● PROVIDED PASSAGE:
□ □ □ □ □

But first before we get into that interview, this episode is brought to you by Rise25 Media. At our company Rise25, we help b2b businesses get clients, referrals and strategic partnerships with done for you podcasts and content marketing. You’re listening to this podcast so I know you like podcasts, but if you’ve ever thought about doing a podcast, I say yes, you should do it’s one of the best things I’ve ever done in my life over the last 10 years of doing it. That’s why I keep doing it. Even though I have young kids, and they keep me plenty busy, because I get to talk to really smart people like you, Lewis. And so if you want to learn more, you can go to rise25media.com or email [email protected]

All right, Lewis I’m excited to talk to you and dive a little bit into your background. But let’s start here. An interesting thing about your background is as far back as 1994. Now, 26 years ago, you were involved in one of the early content based websites really ultimately, you know, when you talk about content marketing, you were really in the early stages of content marketing with one of the web properties that was essentially a personal finance-based website providing information on a website in 1994, which was really early stages. I think I had my first email address in 1994. I remember I can remember, I was in college at the time I can remember with my buddy west from across the hall and like doing dial up and I’m dating myself, but you No, I remember those early stages going on Yahoo, all that kind of stuff. What was that, like in the early days working on a web property?

□ □ □ □ □

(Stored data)

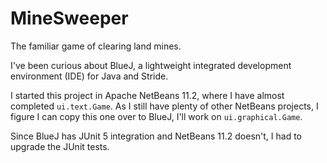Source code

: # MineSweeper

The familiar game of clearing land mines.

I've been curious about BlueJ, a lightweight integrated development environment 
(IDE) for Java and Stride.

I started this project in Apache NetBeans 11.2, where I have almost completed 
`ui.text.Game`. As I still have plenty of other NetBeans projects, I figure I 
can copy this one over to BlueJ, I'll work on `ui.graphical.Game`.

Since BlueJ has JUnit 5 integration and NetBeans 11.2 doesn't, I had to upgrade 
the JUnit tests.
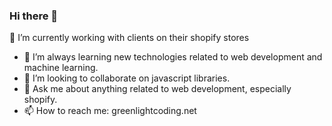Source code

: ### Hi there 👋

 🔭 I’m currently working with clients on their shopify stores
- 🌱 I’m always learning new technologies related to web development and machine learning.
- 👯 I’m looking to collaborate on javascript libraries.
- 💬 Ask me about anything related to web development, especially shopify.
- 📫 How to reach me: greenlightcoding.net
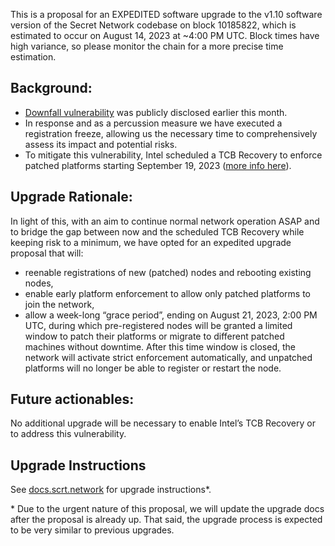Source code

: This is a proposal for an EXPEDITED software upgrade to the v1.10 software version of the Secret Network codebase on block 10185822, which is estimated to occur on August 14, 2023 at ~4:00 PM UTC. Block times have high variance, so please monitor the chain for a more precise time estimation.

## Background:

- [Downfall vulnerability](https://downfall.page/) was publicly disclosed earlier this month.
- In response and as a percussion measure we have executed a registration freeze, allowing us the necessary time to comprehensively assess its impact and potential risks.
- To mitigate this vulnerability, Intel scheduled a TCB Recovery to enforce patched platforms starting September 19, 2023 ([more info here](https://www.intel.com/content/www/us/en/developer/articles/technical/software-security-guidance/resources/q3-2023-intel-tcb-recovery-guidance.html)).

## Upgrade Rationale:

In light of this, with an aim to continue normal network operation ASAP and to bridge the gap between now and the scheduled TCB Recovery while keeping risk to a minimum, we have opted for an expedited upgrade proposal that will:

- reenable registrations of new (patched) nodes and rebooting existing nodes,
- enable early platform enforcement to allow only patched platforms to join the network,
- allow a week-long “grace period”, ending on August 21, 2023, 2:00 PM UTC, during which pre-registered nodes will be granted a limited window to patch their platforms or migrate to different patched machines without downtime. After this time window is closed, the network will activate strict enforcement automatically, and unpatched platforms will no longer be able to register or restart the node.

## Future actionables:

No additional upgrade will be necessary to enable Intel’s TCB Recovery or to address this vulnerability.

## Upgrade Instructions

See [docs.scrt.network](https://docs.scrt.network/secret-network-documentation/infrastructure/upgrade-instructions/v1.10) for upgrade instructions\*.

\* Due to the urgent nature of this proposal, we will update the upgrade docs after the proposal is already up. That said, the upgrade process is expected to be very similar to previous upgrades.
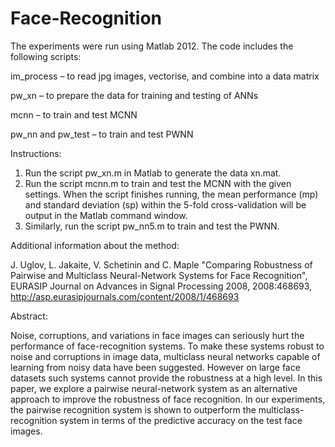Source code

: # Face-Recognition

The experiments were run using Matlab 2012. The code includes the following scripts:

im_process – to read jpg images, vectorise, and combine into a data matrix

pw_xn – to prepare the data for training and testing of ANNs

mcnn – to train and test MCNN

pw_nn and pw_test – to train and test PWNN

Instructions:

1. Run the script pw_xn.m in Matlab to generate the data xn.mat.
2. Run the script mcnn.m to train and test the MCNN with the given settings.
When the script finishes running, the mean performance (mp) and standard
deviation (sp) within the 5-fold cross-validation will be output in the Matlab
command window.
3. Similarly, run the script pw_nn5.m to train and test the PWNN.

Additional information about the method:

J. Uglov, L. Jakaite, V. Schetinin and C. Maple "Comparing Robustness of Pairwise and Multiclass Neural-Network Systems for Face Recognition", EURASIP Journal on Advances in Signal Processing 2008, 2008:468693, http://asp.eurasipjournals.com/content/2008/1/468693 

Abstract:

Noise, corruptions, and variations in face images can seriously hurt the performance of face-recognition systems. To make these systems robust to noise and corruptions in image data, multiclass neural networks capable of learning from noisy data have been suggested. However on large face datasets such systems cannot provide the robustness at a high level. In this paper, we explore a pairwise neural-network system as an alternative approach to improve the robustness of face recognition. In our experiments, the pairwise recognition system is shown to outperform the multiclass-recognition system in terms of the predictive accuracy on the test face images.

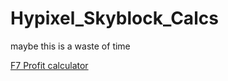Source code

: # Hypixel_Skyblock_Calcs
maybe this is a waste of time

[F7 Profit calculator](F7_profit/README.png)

□ □ □ □ □

● TASKS TO COMPLETE:
a) In the podcast transcript, rewrite the part between "All right, Lewis" and "a web property?", inclusive, substituting "1995" for each "1994".
b) According to the podcast transcript, what does Rise25 help b2b businesses get?
c) Carry on the podcast transcript from its last line.

● SOLVED PROBLEMS:
a)
All right, Lewis I’m excited to talk to you and dive a little bit into your background. But let’s start here. An interesting thing about your background is as far back as 1995. Now, 26 years ago, you were involved in one of the early content based websites really ultimately, you know, when you talk about content marketing, you were really in the early stages of content marketing with one of the web properties that was essentially a personal finance-based website providing information on a website in 1995, which was really early stages. I think I had my first email address in 1995. I remember I can remember, I was in college at the time I can remember with my buddy west from across the hall and like doing dial up and I’m dating myself, but you No, I remember those early stages going on Yahoo, all that kind of stuff. What was that, like in the early days working on a web property?

b) Clients, referrals and strategic partnerships.

c)
Lewis Schiff  3:07  

Well, you know, you just mentioned Yahoo. I mean, talk about the monster of all monsters like Yahoo owned the world back then. Sure. Did. You know you get AOL and Yahoo, they own the universe. And so

John Corcoran  3:22  

the world was their oyster in 1994. I know.

Lewis Schiff  3:25  

Whenever anyone says, you know, no one will ever defeat Amazon or Facebook will be King forever. I say just wait around. It’s, there are four seasons in a year. Right. But yeah, I mean, it was early. I don’t think of it really in those terms. I do it absolutely in the time of dial up. So I do remember that, you know, infamous sound that started every session. The number of times things failed when you were uploading or downloading and, wow, I remember so many of the difficulties we went through. But yeah, we were figuring stuff out and, you know, we were playing to a small audience and making mistakes in real-time. We learned tons and tons.

John Corcoran  4:02  

Yeah. What were you doing? You were an executive, we’re an executive executive

Lewis Schiff  4:06  

producer, to the title we made up. I’m not sure what it meant, then I’m not sure what it means now. But worth magazine was a personal finance magazine, kind of a high end, personal finance magazine. So that means how do you invest? And how do you, you know, live well. And our website was trying to interpret a monthly magazine. This is where it gets interesting, but only again that you remember that era. magazines have a particular purpose, they kind of review the last several months of whatever, and they kind of put some perspective on it. So we were faced with a challenge that has happened only in an accelerated way, which is you take something monthly and turn it into something that’s 24 hours a day, and that’s only accelerated so now you know, you’ve got constant content. This is the time of Corona. You’ve mentioned that you know, print magazines, literary magazines that still print and paper who all have Have companion websites now just like I started the companion website, you know, it’s questionable about whether print will come back at all because there are some economic realities that’ll make it difficult. So to kind of close the circle, we started the website for a monthly print magazine, I fear 26 years later, it might be the end of print power, like, you know, monthly print, the monthly magazine print category.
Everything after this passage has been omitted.